Hospitality
This morning I opened my email feed and found a page from Diana Butler Bass, a blogger whose meditations I’ve come to admire more and more. Today she wrote about “hospitality”, a value held dear by every religious tradition. The humanities course I’ve been teaching for a few years now has a “comparative religion” component, and I nodded to recognize the truth of what she was saying. It seems that every religious tradition has its origin in a conflict of some kind: Lutherans are no different; Christians are no different; Judaism is no different. Lutheran Christians and Reformed Christians were in armed conflict with each other in the 16th century; Roman Catholics and protestant reformers have dealt violence to each for generations; Christians and Muslims have a terrible history of conflict, despite Francis of Assisi trying to treat peace between the two, and saying that the Christians were not necessarily good advocates for peace. We remember the record in Acts, before his miraculous, mind-shattering encounter with the risen Jesus, Saul of Tarsus breathing murderous intent towards the followers of “The Way” of Jesus; and while we want to insist that Jesus, our Lord and Savior, is the “Prince of Peace,” when he was arrested at Gethsemane the first of the disciples tried to defend him with violence. The first Sunday in Lent we heard the confession in Deuteronomy that “a wondering Aramaean was my father” to whom, after our flight from bondage, God gave us the land flowing with milk and honey: and yet the biblical record tells us that the land was not simply “given by God” but was claimed and taken as much by brutal, even genocidal, violence by God’s people. I take from the story that God gives God’s gifts to God’s people in spite of our proclivity for violence towards each other, rather than because “we deserve” any gifts that God might have for us.
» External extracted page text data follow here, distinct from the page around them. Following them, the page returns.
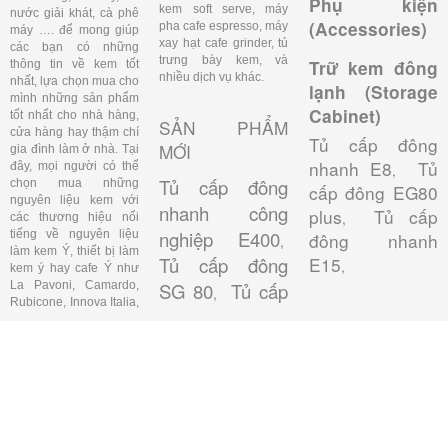
Phụ kiện
kem soft serve, máy
nước giải khát, cà phê
(Accessories)
pha cafe espresso, máy
máy …. để mong giúp
xay hạt cafe grinder, tủ
các bạn có những
trưng bày kem, và
Trữ kem đông
thông tin về kem tốt
nhiều dịch vụ khác.
nhất, lựa chọn mua cho
lạnh (Storage
mình những sản phẩm
Cabinet)
tốt nhất cho nhà hàng,
SẢN PHẨM
cửa hàng hay thậm chí
Tủ cấp đông
MỚI
gia đình làm ở nhà. Tại
nhanh E8
Tủ
đây, mọi người có thể
,
Tủ cấp đông
chọn mua những
cấp đông EG80
nguyên liệu kem với
nhanh công
plus
Tủ cấp
,
các thương hiệu nổi
nghiệp E400
tiếng về nguyên liệu
đông nhanh
,
làm kem Ý, thiết bị làm
Tủ cấp đông
E15
,
kem ý hay cafe Ý như
La Pavoni, Camardo,
SG 80
Tủ cấp
,
Rubicone, Innova Italia,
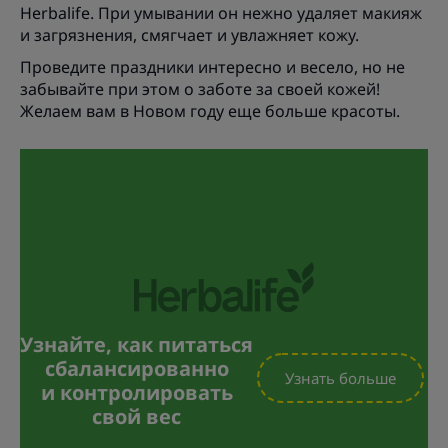
Herbalife. При умывании он нежно удаляет макияж
и загрязнения, смягчает и увлажняет кожу.
Проведите праздники интересно и весело, но не
забывайте при этом о заботе за своей кожей!
Желаем вам в Новом году еще больше красоты.
Узнайте, как питаться
сбалансированно
Узнать больше
и контролировать
свой вес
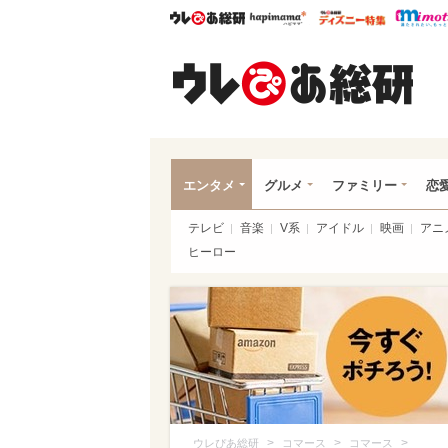
ウレぴあ総研
ハピママ*
ウレぴあ
ウレ
エンタメ
グルメ
ファミリー
恋
テレビ
音楽
V系
アイドル
映画
アニ
ヒーロー
>
>
>
ウレぴあ総研
コマース
コマース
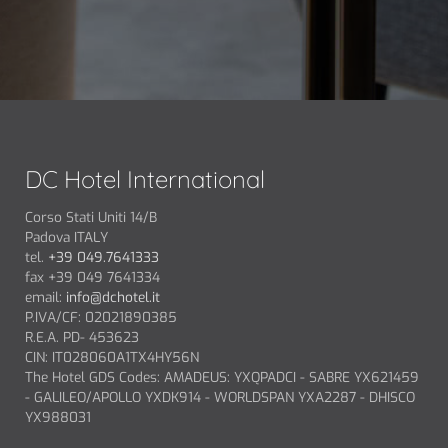
DC Hotel International
Corso Stati Uniti 14/B
Padova ITALY
tel.
+39 049.7641333
fax +39 049 7641334
email:
info@dchotel.it
P.IVA/CF: 02021890385
R.E.A. PD- 453623
CIN: IT028060A1TX4HY56N
The Hotel GDS Codes: AMADEUS: YXQPADCI - SABRE YX621459
- GALILEO/APOLLO YXDK914 - WORLDSPAN YXA2287 - DHISCO
YX988031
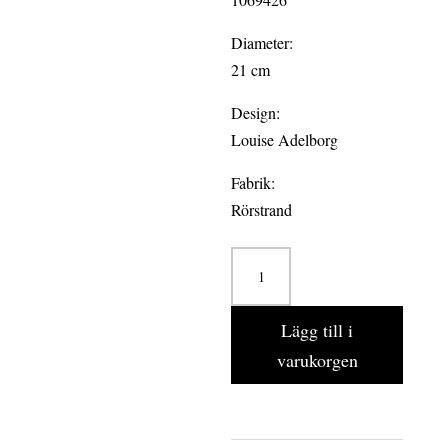
Diameter:
21 cm
Design:
Louise Adelborg
Fabrik:
Rörstrand
SWEDISH
GRACE
HAVRE
Lägg till i
6-
varukorgen
pack
tallrik
flat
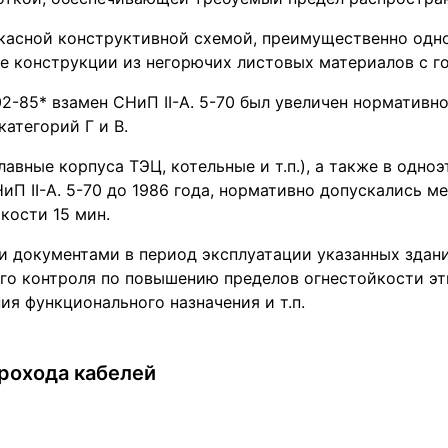
ркасной конструктивной схемой, преимущественно одн
 конструкции из негорючих листовых материалов с г
02-85* взамен СНиП II-А. 5-70 был увеличен норматив
категорий Г и В.
авные корпуса ТЭЦ, котельные и т.п.), а также в одноэт
иП II-А. 5-70 до 1986 года, нормативно допускались 
кости 15 мин.
 документами в период эксплуатации указанных здан
го контроля по повышению пределов огнестойкости эт
ия функционального назначения и т.п.
прохода кабелей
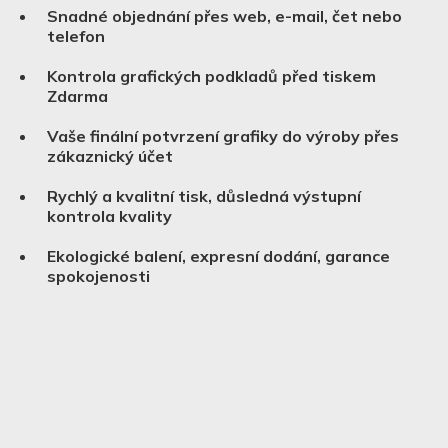
Snadné objednání přes web, e-mail, čet nebo
telefon
Kontrola grafických podkladů před tiskem
Zdarma
Vaše finální potvrzení grafiky do výroby přes
zákaznický účet
Rychlý a kvalitní tisk, důsledná výstupní
kontrola kvality
Ekologické balení, expresní dodání, garance
spokojenosti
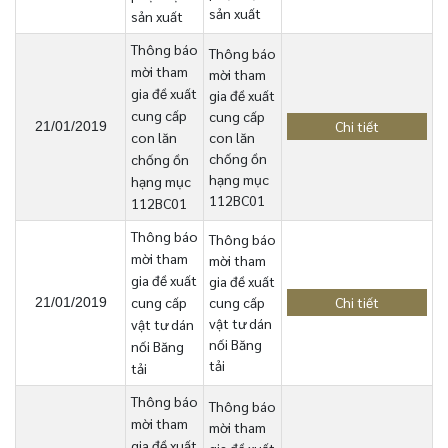
sản xuất
sản xuất
Thông báo
Thông báo
mời tham
mời tham
gia đề xuất
gia đề xuất
cung cấp
cung cấp
Chi tiết
21/01/2019
con lăn
con lăn
chống ồn
chống ồn
hạng mục
hạng mục
112BC01
112BC01
Thông báo
Thông báo
mời tham
mời tham
gia đề xuất
gia đề xuất
cung cấp
cung cấp
Chi tiết
21/01/2019
vật tư dán
vật tư dán
nối Băng
nối Băng
tải
tải
Thông báo
Thông báo
mời tham
mời tham
gia đề xuất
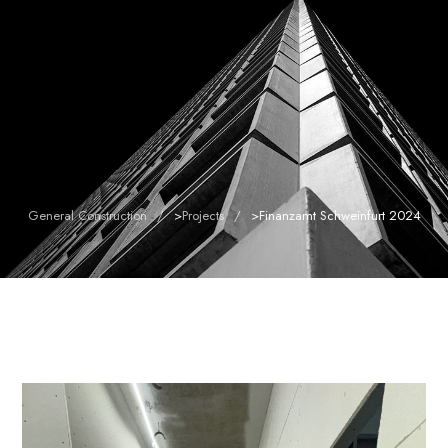
General Construction
>
Projects
>
Finanzamt Schweinfurt 2024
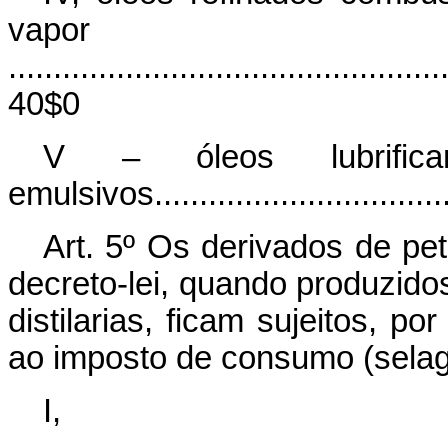
vapor
................................................
40$0
V – óleos lubrifica
emulsivos...................................
Art. 5º Os derivados de pe
decreto-lei, quando produzidos
distilarias, ficam sujeitos, po
ao imposto de consumo (selag
I, ga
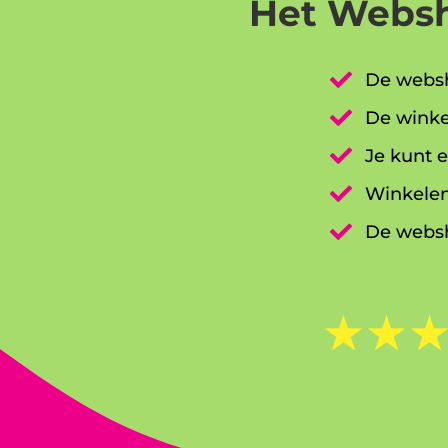
Het Websh

De websh

De winke

Je kunt e

Winkelen

De websh
☆
☆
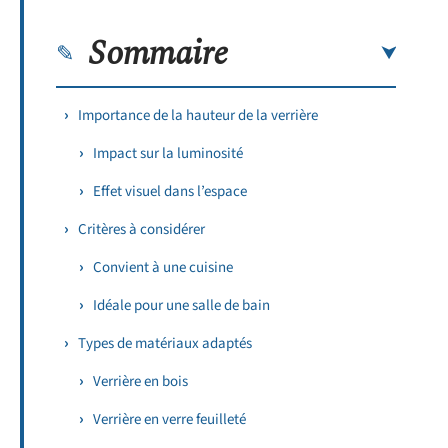
Sommaire
Importance de la hauteur de la verrière
Impact sur la luminosité
Effet visuel dans l’espace
Critères à considérer
Convient à une cuisine
Idéale pour une salle de bain
Types de matériaux adaptés
Verrière en bois
Verrière en verre feuilleté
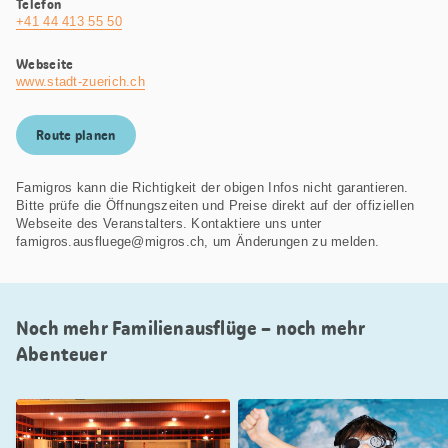
Telefon
+41 44 413 55 50
Webseite
www.stadt-zuerich.ch
Route planen
Famigros kann die Richtigkeit der obigen Infos nicht garantieren.
Bitte prüfe die Öffnungszeiten und Preise direkt auf der offiziellen
Webseite des Veranstalters. Kontaktiere uns unter
famigros.ausfluege@migros.ch, um Änderungen zu melden.
Noch mehr Familienausflüge – noch mehr
Abenteuer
It seems the more essential that, whether we understand ourselves as Christian, as Jewish, or as Muslim, we take earnestly the story that lies at the common core of our tradition: the story of the hospitality of our parents, Abraham and Sarah. Among these desert tribes, one never knew for certain whether strangers who came to one’s oasis came with generous or hostile intentions. Abraham offered hospitality to three strangers. And it is no surprise that “hospitality” is at the heart of the Torah, which mandates the love for God and the love for one’s neighbor. Diana Bass quotes G. K Chesterton to the effect that, “We make our friends and our enemies; God gives us our neighbors.” And yet, following Martin Luther, Paul Tillich points out that God’s fundamental mandate does not simply advise as to how we are to live; it shows us who, in our heart of hearts, we are. We seem to be hard-wired towards violence, and the violence that seems to be erupting in so many areas of the globe, Ukraine among them, seems to bear witness to that. And yet, the biblical witness is that our essential DNA orients us towards hospitality.
So I’m pleased to see that St. Stephen’s is seeking ways to share the gift of the building that we have inherited from our ancestors by opening it to our neighbors: not simply in the spirit of Christian kindness of offering groceries to those who have a basic need, but also in offering the worship space to neighbors who need, in this increasingly inhospitable time, a place to worship. And not only to share worship: but as Pr. Walters rightly said, to learn from them, and not only to give out of our bounty, but to receive what they have to teach us that we might be mutually enriched by each other.